- [REQUIRED WORK]
Out of all the lines below, count those with the word "source". Give the number only.

====== DATA TO USE

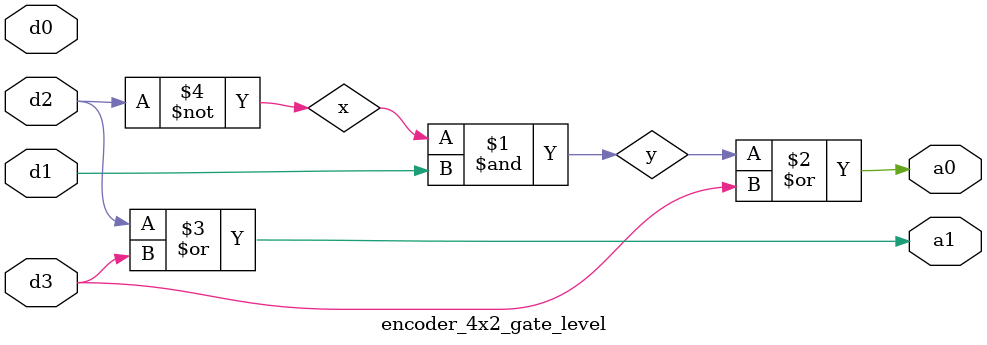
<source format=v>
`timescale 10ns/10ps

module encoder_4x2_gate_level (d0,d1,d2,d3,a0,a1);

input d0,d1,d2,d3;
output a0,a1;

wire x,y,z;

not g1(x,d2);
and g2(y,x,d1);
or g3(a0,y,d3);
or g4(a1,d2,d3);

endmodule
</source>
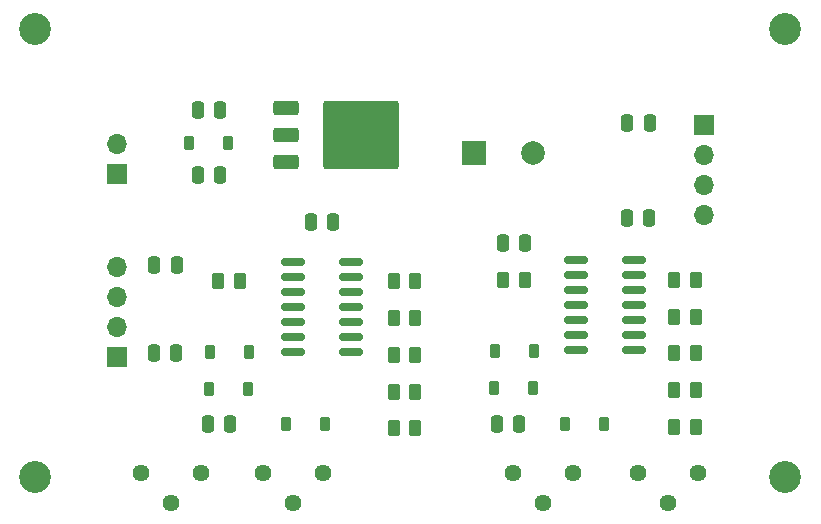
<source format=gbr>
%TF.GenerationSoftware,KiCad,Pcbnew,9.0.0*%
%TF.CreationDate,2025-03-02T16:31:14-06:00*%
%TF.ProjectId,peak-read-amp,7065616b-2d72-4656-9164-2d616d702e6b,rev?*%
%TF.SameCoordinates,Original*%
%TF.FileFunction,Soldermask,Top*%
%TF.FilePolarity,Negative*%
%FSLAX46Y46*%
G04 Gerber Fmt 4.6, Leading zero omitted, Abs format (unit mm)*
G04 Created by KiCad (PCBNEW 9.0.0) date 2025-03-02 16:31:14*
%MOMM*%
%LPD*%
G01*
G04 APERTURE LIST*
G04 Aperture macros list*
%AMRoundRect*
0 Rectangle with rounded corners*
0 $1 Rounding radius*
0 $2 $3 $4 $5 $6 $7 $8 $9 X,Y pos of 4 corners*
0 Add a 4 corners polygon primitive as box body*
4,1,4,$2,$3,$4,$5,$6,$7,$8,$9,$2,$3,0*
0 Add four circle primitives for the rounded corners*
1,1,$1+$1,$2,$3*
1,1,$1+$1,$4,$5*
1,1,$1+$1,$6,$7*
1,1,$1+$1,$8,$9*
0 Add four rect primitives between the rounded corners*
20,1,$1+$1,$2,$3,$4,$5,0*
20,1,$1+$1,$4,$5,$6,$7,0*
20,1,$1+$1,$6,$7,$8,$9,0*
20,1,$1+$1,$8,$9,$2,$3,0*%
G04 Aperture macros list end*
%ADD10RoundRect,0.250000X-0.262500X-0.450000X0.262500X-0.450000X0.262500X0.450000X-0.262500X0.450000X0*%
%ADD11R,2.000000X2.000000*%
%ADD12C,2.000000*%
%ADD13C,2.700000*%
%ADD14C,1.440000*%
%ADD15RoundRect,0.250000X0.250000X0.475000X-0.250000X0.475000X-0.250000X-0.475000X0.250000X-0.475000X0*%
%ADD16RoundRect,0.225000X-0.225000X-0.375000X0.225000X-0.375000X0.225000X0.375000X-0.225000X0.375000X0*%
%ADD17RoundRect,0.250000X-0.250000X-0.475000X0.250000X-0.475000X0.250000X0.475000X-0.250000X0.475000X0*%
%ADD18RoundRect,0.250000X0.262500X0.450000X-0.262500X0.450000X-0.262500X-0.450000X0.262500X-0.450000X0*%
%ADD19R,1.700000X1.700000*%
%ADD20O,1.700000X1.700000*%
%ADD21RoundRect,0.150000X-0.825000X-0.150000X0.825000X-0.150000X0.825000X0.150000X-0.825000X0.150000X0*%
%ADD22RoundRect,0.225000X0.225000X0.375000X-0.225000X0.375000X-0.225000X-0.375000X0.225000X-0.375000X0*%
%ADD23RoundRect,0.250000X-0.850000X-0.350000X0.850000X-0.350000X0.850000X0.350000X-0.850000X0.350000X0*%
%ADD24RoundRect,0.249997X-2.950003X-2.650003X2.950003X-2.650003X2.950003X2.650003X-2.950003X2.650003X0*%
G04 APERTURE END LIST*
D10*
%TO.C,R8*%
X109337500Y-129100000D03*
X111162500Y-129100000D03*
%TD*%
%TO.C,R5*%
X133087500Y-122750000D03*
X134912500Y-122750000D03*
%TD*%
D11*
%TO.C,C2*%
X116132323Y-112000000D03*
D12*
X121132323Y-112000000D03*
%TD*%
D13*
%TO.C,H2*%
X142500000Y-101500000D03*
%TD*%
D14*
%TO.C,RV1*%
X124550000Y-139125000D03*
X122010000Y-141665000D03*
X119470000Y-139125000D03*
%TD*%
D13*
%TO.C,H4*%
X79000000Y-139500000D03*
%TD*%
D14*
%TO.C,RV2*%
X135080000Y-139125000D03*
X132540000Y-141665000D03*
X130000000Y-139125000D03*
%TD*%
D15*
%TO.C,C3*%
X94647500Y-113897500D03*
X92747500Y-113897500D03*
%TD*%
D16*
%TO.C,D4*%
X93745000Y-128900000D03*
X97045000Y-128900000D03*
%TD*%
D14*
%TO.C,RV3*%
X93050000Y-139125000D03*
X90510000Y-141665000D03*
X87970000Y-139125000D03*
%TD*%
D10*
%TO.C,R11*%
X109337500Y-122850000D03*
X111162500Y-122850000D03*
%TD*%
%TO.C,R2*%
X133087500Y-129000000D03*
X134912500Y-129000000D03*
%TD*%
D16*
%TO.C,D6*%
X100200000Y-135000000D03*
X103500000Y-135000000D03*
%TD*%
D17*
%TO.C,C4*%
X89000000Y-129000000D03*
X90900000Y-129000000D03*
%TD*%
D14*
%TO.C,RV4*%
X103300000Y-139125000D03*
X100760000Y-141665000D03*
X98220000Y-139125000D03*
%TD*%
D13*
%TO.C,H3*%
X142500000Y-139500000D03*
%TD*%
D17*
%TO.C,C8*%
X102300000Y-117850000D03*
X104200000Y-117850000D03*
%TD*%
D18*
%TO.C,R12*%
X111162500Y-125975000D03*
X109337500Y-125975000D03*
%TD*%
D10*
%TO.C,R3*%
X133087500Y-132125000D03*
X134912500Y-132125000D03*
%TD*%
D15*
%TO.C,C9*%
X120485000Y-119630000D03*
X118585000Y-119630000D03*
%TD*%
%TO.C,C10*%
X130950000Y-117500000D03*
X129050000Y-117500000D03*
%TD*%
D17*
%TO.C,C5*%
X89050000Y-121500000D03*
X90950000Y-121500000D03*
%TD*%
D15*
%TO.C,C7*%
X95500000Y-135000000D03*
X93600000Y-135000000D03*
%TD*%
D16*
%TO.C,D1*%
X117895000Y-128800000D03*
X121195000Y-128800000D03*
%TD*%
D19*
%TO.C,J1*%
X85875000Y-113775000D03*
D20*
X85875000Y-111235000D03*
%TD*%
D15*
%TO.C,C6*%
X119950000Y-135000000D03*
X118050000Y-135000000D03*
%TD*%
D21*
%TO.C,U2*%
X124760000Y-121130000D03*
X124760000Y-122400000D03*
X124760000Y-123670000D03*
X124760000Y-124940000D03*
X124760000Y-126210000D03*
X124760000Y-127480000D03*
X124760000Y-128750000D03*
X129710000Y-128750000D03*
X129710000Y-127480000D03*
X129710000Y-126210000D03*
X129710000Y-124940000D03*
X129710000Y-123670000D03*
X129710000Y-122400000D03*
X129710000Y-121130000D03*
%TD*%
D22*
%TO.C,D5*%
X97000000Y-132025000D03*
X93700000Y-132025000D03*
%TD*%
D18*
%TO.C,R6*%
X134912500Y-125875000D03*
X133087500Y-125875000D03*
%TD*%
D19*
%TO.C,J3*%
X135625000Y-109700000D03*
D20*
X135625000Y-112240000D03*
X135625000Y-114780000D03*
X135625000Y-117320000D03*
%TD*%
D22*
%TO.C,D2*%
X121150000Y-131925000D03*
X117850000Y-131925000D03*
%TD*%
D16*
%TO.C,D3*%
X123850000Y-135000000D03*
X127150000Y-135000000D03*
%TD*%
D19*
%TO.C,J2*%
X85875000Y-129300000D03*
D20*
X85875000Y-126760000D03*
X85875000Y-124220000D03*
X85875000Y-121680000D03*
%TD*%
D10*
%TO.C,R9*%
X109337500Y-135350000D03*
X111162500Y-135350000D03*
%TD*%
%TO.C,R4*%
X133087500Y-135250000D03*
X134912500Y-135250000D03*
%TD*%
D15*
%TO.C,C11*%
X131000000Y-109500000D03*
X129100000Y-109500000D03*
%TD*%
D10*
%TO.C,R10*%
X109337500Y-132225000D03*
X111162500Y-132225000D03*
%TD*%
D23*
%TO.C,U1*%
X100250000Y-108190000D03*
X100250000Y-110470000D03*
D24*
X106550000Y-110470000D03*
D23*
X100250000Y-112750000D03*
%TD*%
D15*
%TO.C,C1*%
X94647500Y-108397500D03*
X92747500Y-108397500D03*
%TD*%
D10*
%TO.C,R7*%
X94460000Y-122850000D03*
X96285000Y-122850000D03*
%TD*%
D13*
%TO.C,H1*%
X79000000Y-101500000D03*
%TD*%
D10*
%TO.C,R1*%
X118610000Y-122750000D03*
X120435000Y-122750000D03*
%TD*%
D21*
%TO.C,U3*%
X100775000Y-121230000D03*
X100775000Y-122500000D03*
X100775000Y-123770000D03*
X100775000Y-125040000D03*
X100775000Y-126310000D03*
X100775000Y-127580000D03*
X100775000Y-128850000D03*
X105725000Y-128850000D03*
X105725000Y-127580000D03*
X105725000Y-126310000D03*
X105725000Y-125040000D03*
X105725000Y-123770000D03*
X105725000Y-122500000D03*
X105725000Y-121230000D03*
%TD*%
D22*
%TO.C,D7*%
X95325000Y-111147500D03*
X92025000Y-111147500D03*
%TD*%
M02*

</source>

============

- [COMPLETED TASK]
4